### RINCIAN TUGAS
Sunting teks berita soal RUU KPK, mulai dari "Pasalnya pemerintah sebelumnya" dan berakhir di "DPR, Jakarta, kemarin.". Ganti "bumper" dengan "tameng", lalu tulis ulang bagian itu.

### KUTIPAN TEKS
::::::::::

DPR Minta Penjelasan Penolakan RUU KPK
A
A
A
JAKARTA - DPR mendesak pemerintah untuk menjelaskan sikap penolakan revisi Undang- Undang (RUU) Nomor 30/2002 tentang Komisi Pemberantasan Korupsi (KPK).
Pasalnya pemerintah sebelumnya lewat Menteri Hukum dan HAM (Menkumham) Yasonna Laoly meminta RUU KPK menjadi RUU Prolegnas Prioritas 2015. ”Kita harus meminta pemerintah menjelaskan dalam forum paripurna kenapa kemarin mengusulkan kemudian mencabut? Jangan DPR dijadikan bumper pemerintah untuk test on the water,” tandas Wakil Ketua Badan Legislasi (Baleg) DPR Firman Soebagyo kepada wartawan di Gedung DPR, Jakarta, kemarin.
Firman mengungkapkan, RUU KPK awalnya masuk long list prolegnas jangka menengah yang akan direvisi setelah DPR selesai rampungkan RUU KUHAP. Kemudian Menkumham meminta agar RUU KPK dimasukkan ke dalam Prolegnas Prioritas 2015. Namun, tiba-tiba, Presiden Joko Widodo (Jokowi) menyatakan menolak.
Akibatnya DPR dinilai publik sebagai lembaga yang mendorong revisi UU KPK tersebut. ”Pemerintah perlu menjelaskan agar jangan hanya DPR yang hiruk-pikuk mengklarifikasi. Mencabut harus dengan penjelasan logika yang bisa diterima,” ujarnya.

::::::::::

### ISI KUMPULAN DATA
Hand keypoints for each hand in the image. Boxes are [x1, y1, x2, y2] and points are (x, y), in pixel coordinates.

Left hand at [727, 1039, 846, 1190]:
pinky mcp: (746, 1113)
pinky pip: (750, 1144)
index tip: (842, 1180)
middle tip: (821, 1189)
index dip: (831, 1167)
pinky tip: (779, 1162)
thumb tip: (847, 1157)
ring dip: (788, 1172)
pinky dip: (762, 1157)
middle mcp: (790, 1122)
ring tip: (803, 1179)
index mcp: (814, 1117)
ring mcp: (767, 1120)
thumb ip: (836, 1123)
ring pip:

::::::::::

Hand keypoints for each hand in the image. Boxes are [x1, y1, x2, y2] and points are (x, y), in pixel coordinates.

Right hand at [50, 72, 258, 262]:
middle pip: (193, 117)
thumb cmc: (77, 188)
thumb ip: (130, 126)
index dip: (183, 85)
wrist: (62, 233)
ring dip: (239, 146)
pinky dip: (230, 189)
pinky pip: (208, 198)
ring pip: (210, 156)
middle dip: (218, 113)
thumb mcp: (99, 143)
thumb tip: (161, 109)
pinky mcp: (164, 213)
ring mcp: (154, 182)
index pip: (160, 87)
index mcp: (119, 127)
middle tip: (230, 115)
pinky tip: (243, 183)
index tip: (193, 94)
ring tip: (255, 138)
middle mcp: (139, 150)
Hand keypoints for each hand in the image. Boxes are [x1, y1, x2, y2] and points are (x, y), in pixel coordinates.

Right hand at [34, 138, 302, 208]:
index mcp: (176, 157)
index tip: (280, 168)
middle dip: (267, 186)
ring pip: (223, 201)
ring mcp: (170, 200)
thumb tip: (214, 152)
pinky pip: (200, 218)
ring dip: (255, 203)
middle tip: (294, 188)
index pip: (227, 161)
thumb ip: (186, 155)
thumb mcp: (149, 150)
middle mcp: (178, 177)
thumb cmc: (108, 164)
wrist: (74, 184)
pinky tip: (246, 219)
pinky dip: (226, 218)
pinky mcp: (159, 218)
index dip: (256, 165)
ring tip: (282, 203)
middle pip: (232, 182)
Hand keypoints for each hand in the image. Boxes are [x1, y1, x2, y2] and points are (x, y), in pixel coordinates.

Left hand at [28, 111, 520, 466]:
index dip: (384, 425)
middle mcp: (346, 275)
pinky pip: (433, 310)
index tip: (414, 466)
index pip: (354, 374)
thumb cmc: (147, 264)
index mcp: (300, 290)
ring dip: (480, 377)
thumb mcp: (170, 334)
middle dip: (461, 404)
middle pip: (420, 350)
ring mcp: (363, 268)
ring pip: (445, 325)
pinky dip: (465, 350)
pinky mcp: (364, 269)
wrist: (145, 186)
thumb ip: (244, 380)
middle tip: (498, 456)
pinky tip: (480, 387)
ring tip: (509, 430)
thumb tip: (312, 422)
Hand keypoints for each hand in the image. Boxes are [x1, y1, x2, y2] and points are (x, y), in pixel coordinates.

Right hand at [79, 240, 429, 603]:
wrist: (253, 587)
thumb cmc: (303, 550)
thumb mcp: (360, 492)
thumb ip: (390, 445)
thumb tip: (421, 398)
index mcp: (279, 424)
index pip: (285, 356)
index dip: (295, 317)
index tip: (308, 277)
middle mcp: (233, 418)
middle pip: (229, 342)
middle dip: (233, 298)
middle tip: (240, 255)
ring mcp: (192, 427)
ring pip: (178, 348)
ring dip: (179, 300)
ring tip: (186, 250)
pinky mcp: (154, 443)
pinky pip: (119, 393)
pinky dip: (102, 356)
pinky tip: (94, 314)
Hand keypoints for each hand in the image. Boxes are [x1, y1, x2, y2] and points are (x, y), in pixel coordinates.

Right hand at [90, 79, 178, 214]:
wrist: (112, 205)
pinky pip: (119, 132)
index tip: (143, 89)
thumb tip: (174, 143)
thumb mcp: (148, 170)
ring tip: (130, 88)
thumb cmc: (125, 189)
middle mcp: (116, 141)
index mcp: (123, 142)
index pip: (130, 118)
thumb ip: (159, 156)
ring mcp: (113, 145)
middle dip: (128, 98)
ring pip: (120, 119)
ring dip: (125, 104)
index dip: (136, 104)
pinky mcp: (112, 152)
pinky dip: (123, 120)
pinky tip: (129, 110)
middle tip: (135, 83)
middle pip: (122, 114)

::::::::::

### JAWABAN LATIHAN
Pasalnya pemerintah sebelumnya lewat Menteri Hukum dan HAM (Menkumham) Yasonna Laoly meminta RUU KPK menjadi RUU Prolegnas Prioritas 2015. ”Kita harus meminta pemerintah menjelaskan dalam forum paripurna kenapa kemarin mengusulkan kemudian mencabut? Jangan DPR dijadikan tameng pemerintah untuk test on the water,” tandas Wakil Ketua Badan Legislasi (Baleg) DPR Firman Soebagyo kepada wartawan di Gedung DPR, Jakarta, kemarin.